2°) ALORS QU'en toute hypothèse, en présence de conflits entre deux droits protégés par la convention il appartient au juge saisi de rechercher un équilibre entre ces droits et, le cas échéant, de privilégier la solution la plus protectrice de l'intérêt le plus légitime ; qu'en jugeant que M. [H], propriétaire d'une oeuvre contrefaisante, ne devait pas être sanctionné par la destruction du tableau litigieux dès lors qu'une telle sanction serait disproportionnée, sans prendre en compte les intérêts légitimes des ayants droit de l'artiste et de la protection des oeuvres artistiques, et comparer, in concreto, la légitimité des intérêts en présence, la cour d'appel a privé sa décision de base légale au regard des articles 1er du Protocole additionnel à la Convention européenne des droits de l'homme et L. 122-1, L. 122-3 et L. 122-4 du code de la propriété intellectuelle du code de la propriété intellectuelle.

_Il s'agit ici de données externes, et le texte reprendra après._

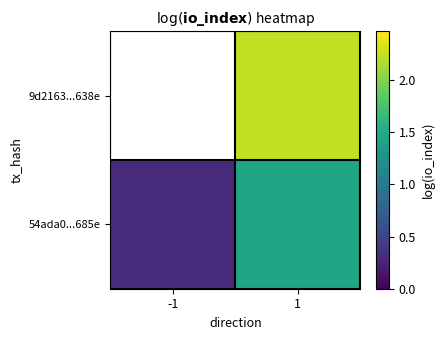

True or false: 54ada0...685e has a value of 2.2 at 1.

False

SECOND MOYEN DE CASSATION (SUBSIDIAIRE)

Il est fait grief à l'arrêt attaqué d'AVOIR, après avoir dit que l'oeuvre n'était pas de la main de [V] [I] et constituait une oeuvre contrefaisante, ordonné l'apposition, de manière visible à l'oeil nu et indélébile, au dos de l'oeuvre contrefaisante de la mention "REPRODUCTION", en présence des parties ou de tout mandataire de leur choix, aux frais de M. [H], par un huissier de justice qui pourra se faire assister du technicien de son choix ;

AUX MOTIFS QU'aucun élément n'est de nature à réellement remettre en cause les conclusions suffisamment précises et circonstanciées de l'expert judiciaire qui est d'avis que l'huile sur carton litigieuse n'est pas de la main de [V] [I] ; que la contrefaçon, définie par la reproduction de l'oeuvre faite sans le consentement de l'auteur ou de ses ayants droits, est ainsi à suffisance caractérisée et le jugement du 23 mars 2017 sera confirmé sur ce point ; qu'en revanche, la mesure de remise du tableau aux fins de destruction présente, au regard des circonstances de la cause, un caractère disproportionné, et il convient dès lors de faire droit, dans les termes du dispositif ci-après, à la demande subsidiaire de M. [H] tendant à obtenir la mainlevée de la saisie et la remise du tableau litigieux sauf à ce qu'il soit procédé, préalablement à cette restitution du tableau à son propriétaire, à l'apposition de la mention "REPRODUCTION" au dos du tableau, une telle disposition suffisant à garantir une éviction de ce tableau des circuits commerciaux ;

1°) ALORS QUE toute représentation ou reproduction intégrale ou partielle faite sans le consentement de l'auteur ou de ses ayants droits ou ayant cause est illicite et doit être sanctionnée ; qu'en l'espèce, après avoir constaté que le tableau litigieux était une « reproduction de l'oeuvre faite sans le consentement de l'auteur ou de ses ayants droits » et donc une « contrefaçon » (arrêt, p. 7, al. 5), la cour d'appel a jugé qu'il convenait de le restituer à M. [H] après avoir fait procéder « à l'apposition de la mention "REPRODUCTION" au dos du tableau » (arrêt p. 7, al. 6) ; qu'en statuant de la sorte et en ne sanctionnant pas la contrefaçon dont elle a constaté l'existence, la cour d'appel n'a pas tiré les conséquences de ses propres constatations et a violé les articles L. 122-1, L. 122-3 et L. 122-4 du code de la propriété intellectuelle ;

2°) ALORS QU'en toute hypothèse, toute représentation ou reproduction intégrale ou partielle faite sans le consentement de l'auteur ou de ses ayants droits ou ayant cause est illicite et doit être sanctionnée ; que la mention selon laquelle une oeuvre constitue la reproduction d'une oeuvre originale informe le public qu'il ne s'agit pas d'un original mais d'une copie mais ne lui permet pas savoir que cette copie a été, ou non, faite avec l'accord de l'auteur ou de ses ayants droits et donc si elle est, ou non, licite ; qu'en jugeant, après avoir constaté que le tableau litigieux était une « reproduction de l'oeuvre faite sans le consentement de l'auteur ou de ses ayants droits » et donc une « contrefaçon » (arrêt, p. 7, al. 5), qu'il convenait de le restituer à M. [H] après avoir fait procéder « à l'apposition de la mention "REPRODUCTION" au dos du tableau » (arrêt p. 7, al ; 6), la cour d'appel n'a pas tiré les conséquences légales de ses propres constatations et a violé les articles L. 122-1, L. 122-3 et L. 122-4 du code de la propriété intellectuelle.